Hee, my in the car picture from a few years back:
≡ Click to see image ≡

Marxchivist, I think that if somebody took out and unfolded the copy of Yessongs in my basement they might still be able to scrape it for a 30 year old resin high. ;-) Not that I would know anything about that. Nosirree.
posted by mygothlaundry 01 September | 19:45
carts? Broadcast cartridges? Mutant 8-tracks with only one track? I may have something in the previously mentioned storage space that can play those things! And not only do I know how to work a vintage reel-to-reel, I've edited r-t-r tape AND used scotch tape wrapped on the capstan to vary the speed/pitch (in record mode, it's Alvin and the Chipmunks, in playback, I finally get the baritone announcing voice I always wanted but I taalllk sooo sllooowww...)
posted by oneswellfoop 01 September | 22:01
My first vinyl was the "Beach Baby" single when I was six.

First cassette: Bowie's Ziggy concert.

First CD: Never Mind the Bollocks. Newberry Comics used to put slews of coupons in The Square Deal.

Still haven't bought an MP3; I'm not quite ready to give up liner notes.
posted by brujita 02 September | 01:46
My first records were Elvis Presley 45's.

I can't remember my first CD. I was not an early adopter. I do remember that Heart's Bad Animals was the first, or one of the first, albums which was digitally recorded.

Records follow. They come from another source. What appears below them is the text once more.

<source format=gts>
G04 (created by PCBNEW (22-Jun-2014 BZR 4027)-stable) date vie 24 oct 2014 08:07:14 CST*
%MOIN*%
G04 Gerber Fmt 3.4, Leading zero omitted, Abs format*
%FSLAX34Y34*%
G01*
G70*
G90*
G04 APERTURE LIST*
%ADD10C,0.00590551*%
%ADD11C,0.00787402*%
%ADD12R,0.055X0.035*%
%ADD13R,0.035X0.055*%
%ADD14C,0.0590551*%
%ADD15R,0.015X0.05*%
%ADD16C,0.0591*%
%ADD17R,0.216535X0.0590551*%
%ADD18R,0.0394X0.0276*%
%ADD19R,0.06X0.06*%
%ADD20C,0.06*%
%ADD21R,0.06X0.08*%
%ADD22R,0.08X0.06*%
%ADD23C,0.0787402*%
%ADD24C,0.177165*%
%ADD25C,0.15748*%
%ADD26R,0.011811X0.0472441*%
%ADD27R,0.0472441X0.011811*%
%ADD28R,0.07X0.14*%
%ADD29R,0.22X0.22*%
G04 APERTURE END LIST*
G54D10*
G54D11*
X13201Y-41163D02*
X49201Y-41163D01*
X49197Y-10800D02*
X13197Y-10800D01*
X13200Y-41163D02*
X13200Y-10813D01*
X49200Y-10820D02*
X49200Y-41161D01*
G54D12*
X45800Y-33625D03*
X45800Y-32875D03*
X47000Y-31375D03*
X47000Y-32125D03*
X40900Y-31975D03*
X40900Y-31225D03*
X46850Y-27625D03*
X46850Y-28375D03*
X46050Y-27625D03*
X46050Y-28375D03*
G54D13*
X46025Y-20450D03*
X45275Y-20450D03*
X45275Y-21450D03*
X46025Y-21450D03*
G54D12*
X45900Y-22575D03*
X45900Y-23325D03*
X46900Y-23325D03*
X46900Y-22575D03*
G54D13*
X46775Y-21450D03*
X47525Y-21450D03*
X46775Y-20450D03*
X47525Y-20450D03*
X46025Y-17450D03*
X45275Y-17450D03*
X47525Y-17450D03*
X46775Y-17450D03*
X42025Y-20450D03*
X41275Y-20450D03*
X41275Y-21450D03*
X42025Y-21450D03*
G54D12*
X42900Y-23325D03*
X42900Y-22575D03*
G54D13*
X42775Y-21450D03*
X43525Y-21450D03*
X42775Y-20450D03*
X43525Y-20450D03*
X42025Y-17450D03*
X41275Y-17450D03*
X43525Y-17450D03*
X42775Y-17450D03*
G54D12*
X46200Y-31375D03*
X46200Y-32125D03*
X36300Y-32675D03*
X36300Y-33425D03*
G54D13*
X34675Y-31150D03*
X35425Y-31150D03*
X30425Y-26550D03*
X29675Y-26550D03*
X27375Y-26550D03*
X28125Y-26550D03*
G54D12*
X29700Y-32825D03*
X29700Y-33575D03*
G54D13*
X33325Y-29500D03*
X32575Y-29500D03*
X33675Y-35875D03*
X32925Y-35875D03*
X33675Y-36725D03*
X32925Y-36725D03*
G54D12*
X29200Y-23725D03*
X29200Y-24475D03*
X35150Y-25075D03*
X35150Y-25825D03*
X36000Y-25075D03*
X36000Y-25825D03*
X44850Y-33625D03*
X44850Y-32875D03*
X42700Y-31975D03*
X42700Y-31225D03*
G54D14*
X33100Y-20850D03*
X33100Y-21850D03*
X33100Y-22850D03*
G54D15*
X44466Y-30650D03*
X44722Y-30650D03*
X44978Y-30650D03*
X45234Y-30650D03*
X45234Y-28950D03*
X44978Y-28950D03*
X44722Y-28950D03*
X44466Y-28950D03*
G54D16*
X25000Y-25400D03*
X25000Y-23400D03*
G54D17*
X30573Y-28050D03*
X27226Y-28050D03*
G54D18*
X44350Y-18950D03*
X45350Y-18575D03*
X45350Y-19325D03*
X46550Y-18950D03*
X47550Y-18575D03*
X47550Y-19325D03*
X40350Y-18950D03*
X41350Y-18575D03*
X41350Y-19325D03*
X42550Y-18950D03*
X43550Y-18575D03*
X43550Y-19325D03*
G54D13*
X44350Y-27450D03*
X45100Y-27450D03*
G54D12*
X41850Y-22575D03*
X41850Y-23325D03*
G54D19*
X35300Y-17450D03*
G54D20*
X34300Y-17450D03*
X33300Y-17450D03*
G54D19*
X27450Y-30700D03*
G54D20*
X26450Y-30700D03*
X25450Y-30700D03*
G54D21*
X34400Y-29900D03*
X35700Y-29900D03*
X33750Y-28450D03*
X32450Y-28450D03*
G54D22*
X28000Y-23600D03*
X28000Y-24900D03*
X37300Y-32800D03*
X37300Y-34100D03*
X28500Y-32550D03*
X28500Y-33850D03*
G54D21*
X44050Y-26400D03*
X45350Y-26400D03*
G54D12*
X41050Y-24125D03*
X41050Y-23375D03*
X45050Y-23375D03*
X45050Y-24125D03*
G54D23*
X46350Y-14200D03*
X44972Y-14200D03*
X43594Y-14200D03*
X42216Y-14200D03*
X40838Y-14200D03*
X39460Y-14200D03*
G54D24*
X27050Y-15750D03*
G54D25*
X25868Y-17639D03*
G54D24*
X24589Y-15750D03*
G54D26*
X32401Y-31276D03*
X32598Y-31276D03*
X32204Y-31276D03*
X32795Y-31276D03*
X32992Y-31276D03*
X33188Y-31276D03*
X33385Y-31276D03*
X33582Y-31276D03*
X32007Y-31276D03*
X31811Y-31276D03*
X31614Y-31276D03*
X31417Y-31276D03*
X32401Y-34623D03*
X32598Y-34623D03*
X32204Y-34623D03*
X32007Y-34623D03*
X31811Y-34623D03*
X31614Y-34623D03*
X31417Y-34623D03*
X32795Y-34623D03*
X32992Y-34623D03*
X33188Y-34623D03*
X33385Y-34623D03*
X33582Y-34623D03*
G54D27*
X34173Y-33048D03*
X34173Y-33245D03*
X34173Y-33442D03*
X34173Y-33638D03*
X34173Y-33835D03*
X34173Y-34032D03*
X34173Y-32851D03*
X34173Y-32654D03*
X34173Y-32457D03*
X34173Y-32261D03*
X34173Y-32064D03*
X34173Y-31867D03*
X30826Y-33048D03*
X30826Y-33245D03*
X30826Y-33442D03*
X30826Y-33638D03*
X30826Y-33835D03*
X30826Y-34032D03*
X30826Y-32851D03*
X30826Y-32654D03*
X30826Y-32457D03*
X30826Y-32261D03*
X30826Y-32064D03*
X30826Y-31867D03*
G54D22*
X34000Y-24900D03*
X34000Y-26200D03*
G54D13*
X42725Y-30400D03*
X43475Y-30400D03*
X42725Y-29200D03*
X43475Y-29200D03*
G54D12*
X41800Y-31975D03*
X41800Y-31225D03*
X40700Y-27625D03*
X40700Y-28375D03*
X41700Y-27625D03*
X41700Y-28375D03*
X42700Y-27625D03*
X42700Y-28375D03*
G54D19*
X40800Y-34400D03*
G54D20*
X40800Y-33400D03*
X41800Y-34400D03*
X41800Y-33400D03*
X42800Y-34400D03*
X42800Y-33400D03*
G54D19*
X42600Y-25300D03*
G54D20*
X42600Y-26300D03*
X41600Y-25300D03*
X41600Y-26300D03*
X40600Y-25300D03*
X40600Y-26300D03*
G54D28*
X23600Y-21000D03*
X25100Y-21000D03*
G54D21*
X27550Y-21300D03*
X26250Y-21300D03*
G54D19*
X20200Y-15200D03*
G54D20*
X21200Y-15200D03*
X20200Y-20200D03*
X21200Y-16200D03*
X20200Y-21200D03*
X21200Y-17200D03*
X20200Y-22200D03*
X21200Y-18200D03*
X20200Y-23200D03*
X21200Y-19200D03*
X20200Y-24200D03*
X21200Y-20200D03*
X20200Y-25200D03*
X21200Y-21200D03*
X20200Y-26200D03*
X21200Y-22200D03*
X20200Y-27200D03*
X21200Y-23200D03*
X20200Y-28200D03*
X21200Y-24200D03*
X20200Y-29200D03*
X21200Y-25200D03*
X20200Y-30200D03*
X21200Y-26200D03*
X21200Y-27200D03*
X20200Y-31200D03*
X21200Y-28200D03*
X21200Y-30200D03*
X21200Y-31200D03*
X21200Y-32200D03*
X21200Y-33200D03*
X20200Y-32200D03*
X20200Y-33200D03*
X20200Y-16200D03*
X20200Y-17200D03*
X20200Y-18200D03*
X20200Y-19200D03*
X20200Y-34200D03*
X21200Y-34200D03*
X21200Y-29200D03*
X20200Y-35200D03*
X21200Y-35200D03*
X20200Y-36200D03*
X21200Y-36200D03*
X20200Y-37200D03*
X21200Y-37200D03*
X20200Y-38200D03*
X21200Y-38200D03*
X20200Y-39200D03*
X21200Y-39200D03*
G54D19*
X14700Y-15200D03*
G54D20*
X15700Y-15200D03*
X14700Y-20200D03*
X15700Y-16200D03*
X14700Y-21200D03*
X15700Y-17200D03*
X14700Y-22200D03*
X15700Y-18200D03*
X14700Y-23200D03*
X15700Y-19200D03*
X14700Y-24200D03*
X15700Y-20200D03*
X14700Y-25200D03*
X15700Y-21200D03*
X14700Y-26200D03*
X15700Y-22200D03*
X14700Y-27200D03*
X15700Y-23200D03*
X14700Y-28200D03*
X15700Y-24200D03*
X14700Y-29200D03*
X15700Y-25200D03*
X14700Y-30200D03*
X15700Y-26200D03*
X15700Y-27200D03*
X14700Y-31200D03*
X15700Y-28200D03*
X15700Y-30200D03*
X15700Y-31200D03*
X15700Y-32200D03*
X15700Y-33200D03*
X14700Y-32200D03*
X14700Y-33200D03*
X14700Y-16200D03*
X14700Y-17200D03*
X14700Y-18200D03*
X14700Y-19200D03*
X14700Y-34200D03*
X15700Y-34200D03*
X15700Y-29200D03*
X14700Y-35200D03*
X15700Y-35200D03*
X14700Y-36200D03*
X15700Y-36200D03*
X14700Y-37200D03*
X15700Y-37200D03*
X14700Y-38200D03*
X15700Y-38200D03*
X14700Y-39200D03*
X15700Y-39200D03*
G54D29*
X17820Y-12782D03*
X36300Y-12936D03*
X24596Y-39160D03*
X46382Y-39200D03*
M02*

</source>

But I will be hesitant to update iTunes, just for the reason that they are shitcanning the CD logo.
posted by danf 02 September | 09:45
The coolest record I've bought so far is Mayer Hawthorne's latest. The sleeve is embossed with a alligator skin pattern!

I know, isn't it fantastic!

carts? Broadcast cartridges? Mutant 8-tracks with only one track?

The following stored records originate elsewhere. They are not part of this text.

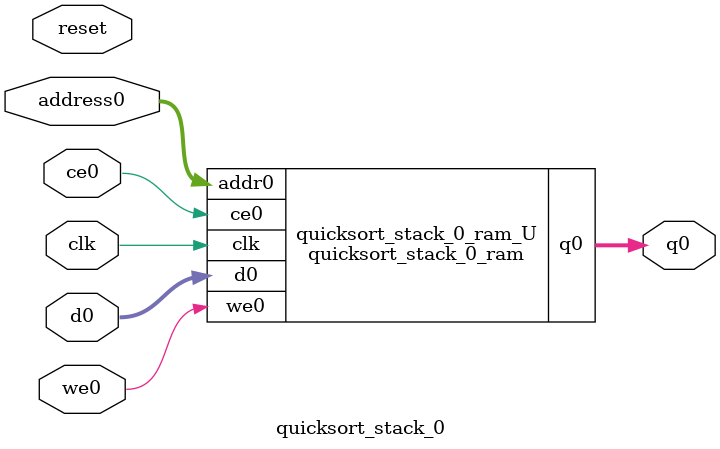
<source format=v>

`timescale 1 ns / 1 ps
module quicksort_stack_0_ram (addr0, ce0, d0, we0, q0,  clk);

parameter DWIDTH = 64;
parameter AWIDTH = 4;
parameter MEM_SIZE = 10;

input[AWIDTH-1:0] addr0;
input ce0;
input[DWIDTH-1:0] d0;
input we0;
output reg[DWIDTH-1:0] q0;
input clk;

(* ram_style = "distributed" *)reg [DWIDTH-1:0] ram[0:MEM_SIZE-1];




always @(posedge clk)  
begin 
    if (ce0) 
    begin
        if (we0) 
        begin 
            ram[addr0] <= d0; 
            q0 <= d0;
        end 
        else 
            q0 <= ram[addr0];
    end
end


endmodule


`timescale 1 ns / 1 ps
module quicksort_stack_0(
    reset,
    clk,
    address0,
    ce0,
    we0,
    d0,
    q0);

parameter DataWidth = 32'd64;
parameter AddressRange = 32'd10;
parameter AddressWidth = 32'd4;
input reset;
input clk;
input[AddressWidth - 1:0] address0;
input ce0;
input we0;
input[DataWidth - 1:0] d0;
output[DataWidth - 1:0] q0;



quicksort_stack_0_ram quicksort_stack_0_ram_U(
    .clk( clk ),
    .addr0( address0 ),
    .ce0( ce0 ),
    .d0( d0 ),
    .we0( we0 ),
    .q0( q0 ));

endmodule


</source>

One and the same. In the old station, we used to have a cart playing machine, but damned if I knew how it worked, or how it patched into the mixing board. But those carts were still hanging out, well out of casual reach but ever in my sight. Wire (the band, of course) is the only ID cart I remember. Now I will be going to the station to make sure they're still around.